2 While matters were in this state, and His own passion was now at hand, “Jesus cried, and said,” as our lesson today commences, “He that believes in me, believes not on me, but on Him that sent me; and he that sees me, sees Him that sent me.” He had already said in a certain place, “My doctrine is not mine, but His that sent me.” Where we understood that He called His doctrine just what He is Himself, the Word of the Father; and in saying, “My doctrine is not mine, but His that sent me,” implied this, that He was not of Himself, but had His being from another. For He was God of God, the Son of the Father: but the Father is not God of God, but God, the Father of the Son.
And now when He says, “He that believes in me, believes not on me, but on Him that sent me,” how else are we to understand it, but that He appeared as man to men, while He remained invisible as God? And that none might think that He was no more than what they saw of Him, He indicated His wish to be believed on, as equal in character and rank with the Father, when He said, “He that believes in me, believes not on me,” that is, merely on what he sees of me, “but on Him that sent me,” that is, on the Father.

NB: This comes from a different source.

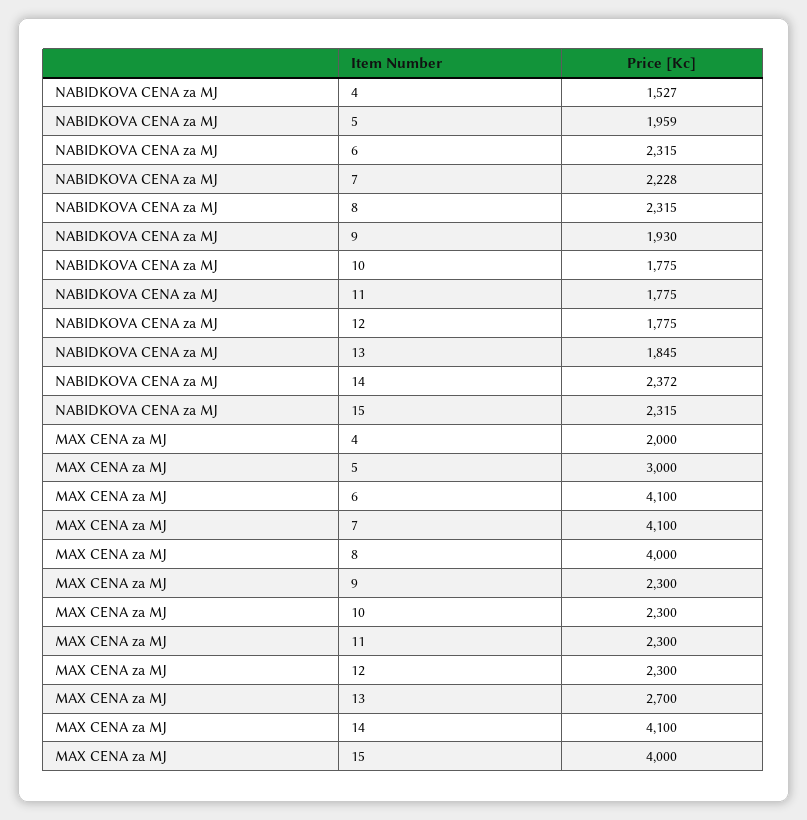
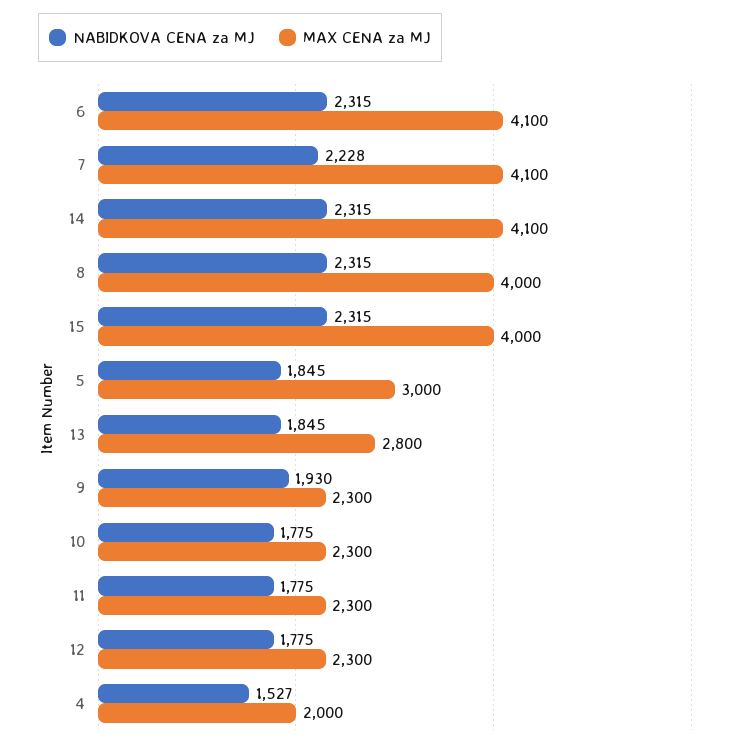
NABIDKOVA CENA za MJ, 5: 1959 -> 1845
NABIDKOVA CENA za MJ, 14: 2372 -> 2315
MAX CENA za MJ, 13: 2700 -> 2800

But he that believes in the Father, must believe that He is the Father; and he that believes in Him as the Father, must believe that He has a Son; and in this way, he that believes in the Father, must believe in the Son. But let no one believe about the only-begotten Son just what they believe about those who are called the sons of God by grace and not by nature, as the evangelist says, “He gave them power to become the sons of God,” and according to what the Lord Himself also mentioned, as declared in the law, “I said, You are gods; and all of you children of the Most High:” because He said, “He that believes in me, believes not on me,” to show that the whole extent of our faith in Christ should not be limited by His manhood.
He therefore, He says, believes in me, who does not believe in me merely according to what he sees of me, but on Him that sent me: so that, believing thus on the Father, he may believe that He has a Son co-equal with Himself, and then attain to a true faith in me. For if one should think that He has sons only according to grace, who are certainly no more than His creatures, and not the Word, but those made by the Word, and that He has no Son co-equal and co-eternal with Himself, ever born, alike incommutable, in nothing dissimilar and inferior, then he believes not on the Father who sent Him, for the Father who sent Him is no such conception as this.